Environment Waikato is to issue an infringement notice against a Karapiro onion grower following a dumping of about 750 litres of herbicides in November.
But the company has avoided being prosecuted by taking a responsible attitude to ensuring its internal procedures are complied with.
This week’s Regulatory Committee heard the Council received a complaint that chemicals were being dumped in a drain at Chapman Farms at Karapiro next to an area planted in onions. The material was a bright yellow, a mixture of two herbicides and was spread over bare dirt as well as collecting in the drain alongside a track between two paddocks of onions.
The chemical was also found in a culvert which discharged into a heavily vegetated gully that led to the Waikato River 5-600 metres away.
On investigation the chemical was left over spray which had been dumped by the operator. The chemical had to be sucked up and contaminated earth removed and disposed of immediately before it rained. The soil was spread on land at Matangi and ploughed into the ground after no landfill was able to accept it.
It was likely that there were no actual effects on surface waters as the clean up was done immediately, and the substances broke down rapidly in soil, Councillors were told. However the chemicals had the potential to be toxic to aquatic organisms, fish and algae.
Enforcement action was recommended, as the spill was a deliberate act on the part of the operator, and may have led to adverse effects on the environment had it not been reported and cleaned up immediately.
Chairman Jim Howland said the dumping was very different from a spray drift incident.

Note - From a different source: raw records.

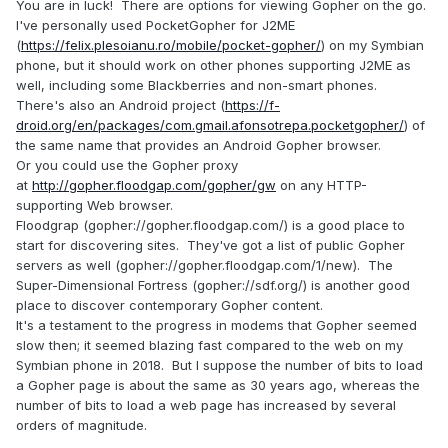
You are in luck! There are options for viewing Gopher on the go.
love to have a portable version of one if it exists just to
I've personally used PocketGopher for J2ME
check it out again after nearly 30 years.
:)
(
https://felix.plesoianu.ro/mobile/pocket-gopher/
) on my Symbian
phone, but it should work on other phones supporting J2ME as
well, including some Blackberries and non-smart phones.
There's also an Android project (
https://f-
droid.org/en/packages/com.gmail.afonsotrepa.pocketgopher/
) of
the same name that provides an Android Gopher browser.
Or you could use the Gopher proxy
at
http://gopher.floodgap.com/gopher/gw
on any HTTP-
supporting Web browser.
Floodgrap (gopher://gopher.floodgap.com/) is a good place to
start for discovering sites. They've got a list of public Gopher
servers as well (gopher://gopher.floodgap.com/1/new). The
Super-Dimensional Fortress (gopher://sdf.org/) is another good
place to discover contemporary Gopher content.
It's a testament to the progress in modems that Gopher seemed
slow then; it seemed blazing fast compared to the web on my
Symbian phone in 2018. But I suppose the number of bits to load
a Gopher page is about the same as 30 years ago, whereas the
number of bits to load a web page has increased by several
orders of magnitude.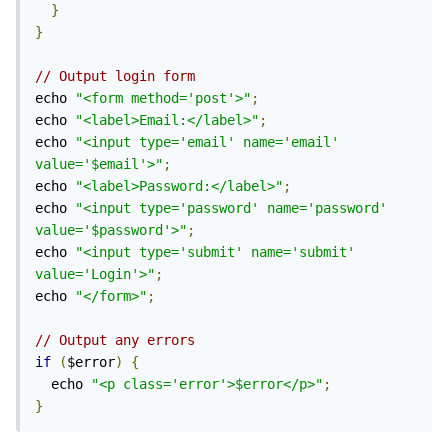
}
}
// Output login form
echo 
"<form method='post'>"
;
echo 
"<label>Email:</label>"
;
echo 
"<input type='email' name='email' 
value='$email'>"
;
echo 
"<label>Password:</label>"
;
echo 
"<input type='password' name='password' 
value='$password'>"
;
echo 
"<input type='submit' name='submit' 
value='Login'>"
;
echo 
"</form>"
;
// Output any errors
if
(
$error
)
{
  echo 
"<p class='error'>$error</p>"
;
}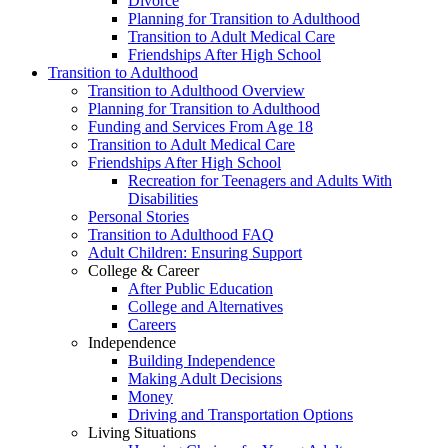
Divorce
Planning for Transition to Adulthood
Transition to Adult Medical Care
Friendships After High School
Transition to Adulthood
Transition to Adulthood Overview
Planning for Transition to Adulthood
Funding and Services From Age 18
Transition to Adult Medical Care
Friendships After High School
Recreation for Teenagers and Adults With
Disabilities
Personal Stories
Transition to Adulthood FAQ
Adult Children: Ensuring Support
College & Career
After Public Education
College and Alternatives
Careers
Independence
Building Independence
Making Adult Decisions
Money
Driving and Transportation Options
Living Situations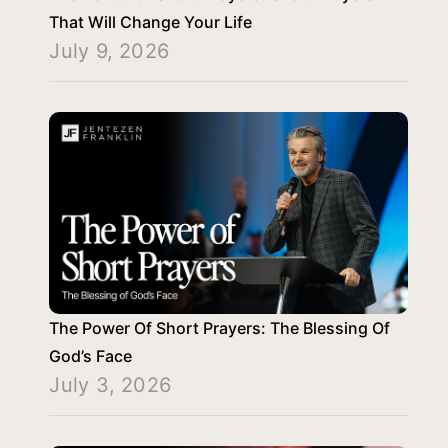
That Will Change Your Life
July 9, 2026
The Power Of Short Prayers: The Blessing Of
God’s Face
July 3, 2026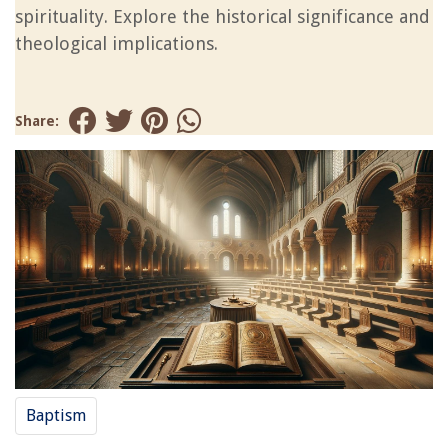
spirituality. Explore the historical significance and
theological implications.
Share:
Baptism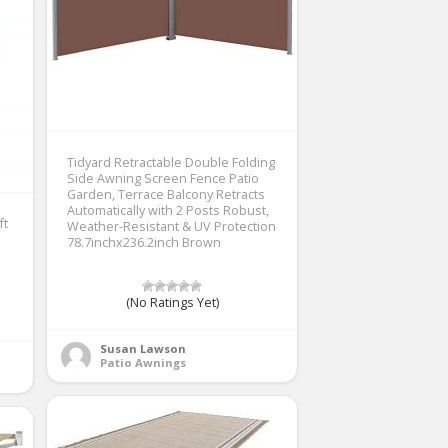
Tidyard Retractable Double Folding
Side Awning Screen Fence Patio
Garden, Terrace Balcony Retracts
Automatically with 2 Posts Robust,
ft
Weather-Resistant & UV Protection
78.7inchx236.2inch Brown
(No Ratings Yet)
Susan Lawson
Patio Awnings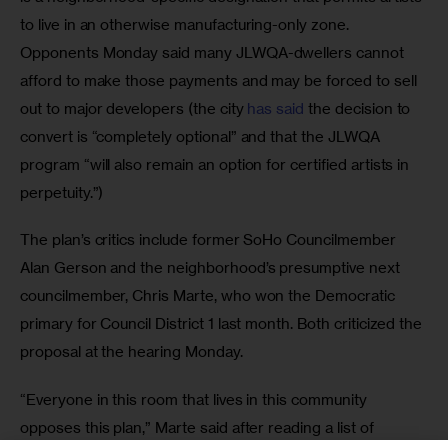
to live in an otherwise manufacturing-only zone. 
Opponents Monday said many JLWQA-dwellers cannot 
afford to make those payments and may be forced to sell 
out to major developers (the city 
has said 
the decision to 
convert is “completely optional” and that the JLWQA 
program “will also remain an option for certified artists in 
perpetuity.”)
The plan’s critics include former SoHo Councilmember 
Alan Gerson and the neighborhood’s presumptive next 
councilmember, Chris Marte, who won the Democratic 
primary for Council District 1 last month. Both criticized the 
proposal at the hearing Monday. 
“Everyone in this room that lives in this community 
opposes this plan,” Marte said after reading a list of 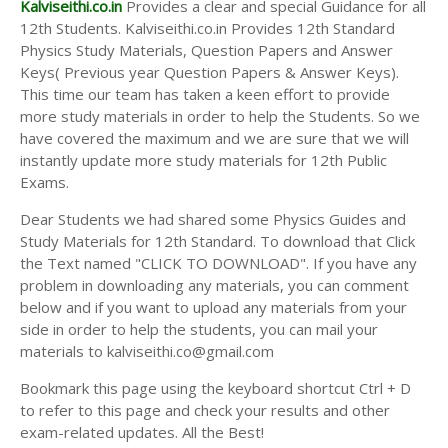
Kalviseithi.co.in
Provides a clear and special Guidance for all
12th Students. Kalviseithi.co.in Provides 12th Standard
Physics Study Materials, Question Papers and Answer
Keys( Previous year Question Papers & Answer Keys).
This time our team has taken a keen effort to provide
more study materials in order to help the Students. So we
have covered the maximum and we are sure that we will
instantly update more study materials for 12th Public
Exams.
Dear Students we had shared some Physics Guides and
Study Materials for 12th Standard. To download that Click
the Text named "CLICK TO DOWNLOAD". If you have any
problem in downloading any materials, you can comment
below and if you want to upload any materials from your
side in order to help the students, you can mail your
materials to kalviseithi.co@gmail.com
Bookmark this page using the keyboard shortcut Ctrl + D
to refer to this page and check your results and other
exam-related updates. All the Best!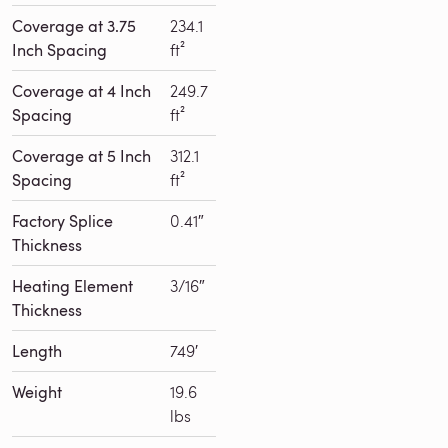
Coverage at 3.75
234.1
Inch Spacing
ft²
Coverage at 4 Inch
249.7
Spacing
ft²
Coverage at 5 Inch
312.1
Spacing
ft²
Factory Splice
0.41″
Thickness
Heating Element
3/16″
Thickness
Length
749′
Weight
19.6
lbs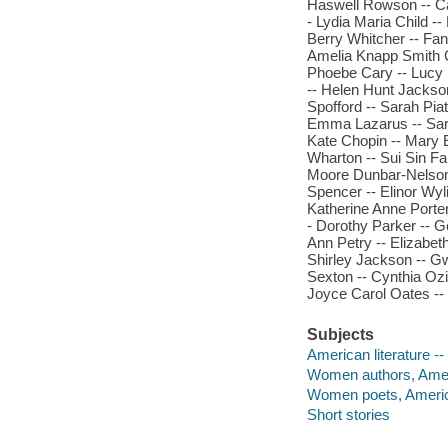
Haswell Rowson -- Cat
- Lydia Maria Child -
Berry Whitcher -- Fan
Amelia Knapp Smith Cl
Phoebe Cary -- Lucy 
-- Helen Hunt Jackson
Spofford -- Sarah Pia
Emma Lazarus -- Sara
Kate Chopin -- Mary E
Wharton -- Sui Sin Far
Moore Dunbar-Nelson -
Spencer -- Elinor Wyli
Katherine Anne Porter
- Dorothy Parker -- G
Ann Petry -- Elizabeth
Shirley Jackson -- G
Sexton -- Cynthia Ozic
Joyce Carol Oates --
Subjects
American literature 
Women authors, Ame
Women poets, Ameri
Short stories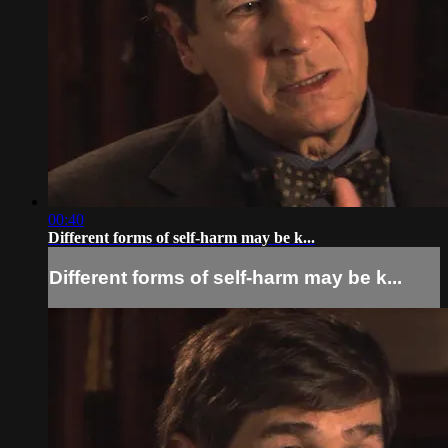
00:40
Different forms of self-harm may be k...
Different forms of self-harm may be k...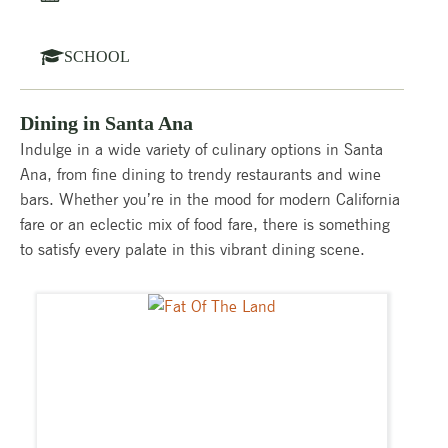
SCHOOL
Dining in Santa Ana
Indulge in a wide variety of culinary options in Santa
Ana, from fine dining to trendy restaurants and wine
bars. Whether you’re in the mood for modern California
fare or an eclectic mix of food fare, there is something
to satisfy every palate in this vibrant dining scene.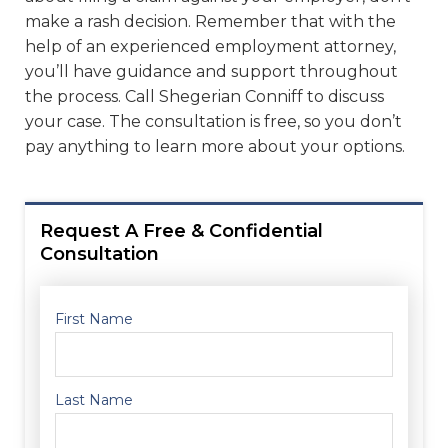
make a rash decision. Remember that with the
help of an experienced employment attorney,
you’ll have guidance and support throughout
the process. Call Shegerian Conniff to discuss
your case. The consultation is free, so you don’t
pay anything to learn more about your options.
Request A Free & Confidential
Consultation
First Name
Last Name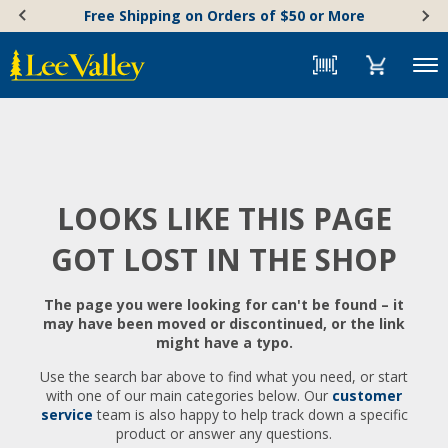
Skip
Accessibility
Free Shipping on Orders of $50 or More
to
Statement
content
Menu
LOOKS LIKE THIS PAGE
GOT LOST IN THE SHOP
The page you were looking for can't be found – it
may have been moved or discontinued, or the link
might have a typo.
Use the search bar above to find what you need, or start
with one of our main categories below. Our
customer
service
team is also happy to help track down a specific
product or answer any questions.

The Committee recommended an infringement notice be served on the company and the operator. The company’s quick response to the incident and internal action meant it would not face prosecution.
Both the operator and manager are undertaking an advanced Growsafe course on handling chemicals.
Councillors said that farmers needed to be reminded that there was no need for chemical dumping as Environment Waikato and territorial authorities collected unwanted chemicals. This week’s Committee meeting heard details of the Council’s agricultural chemical collection service, which collects chemicals from district and city councils and arranges for their safe storage and disposal.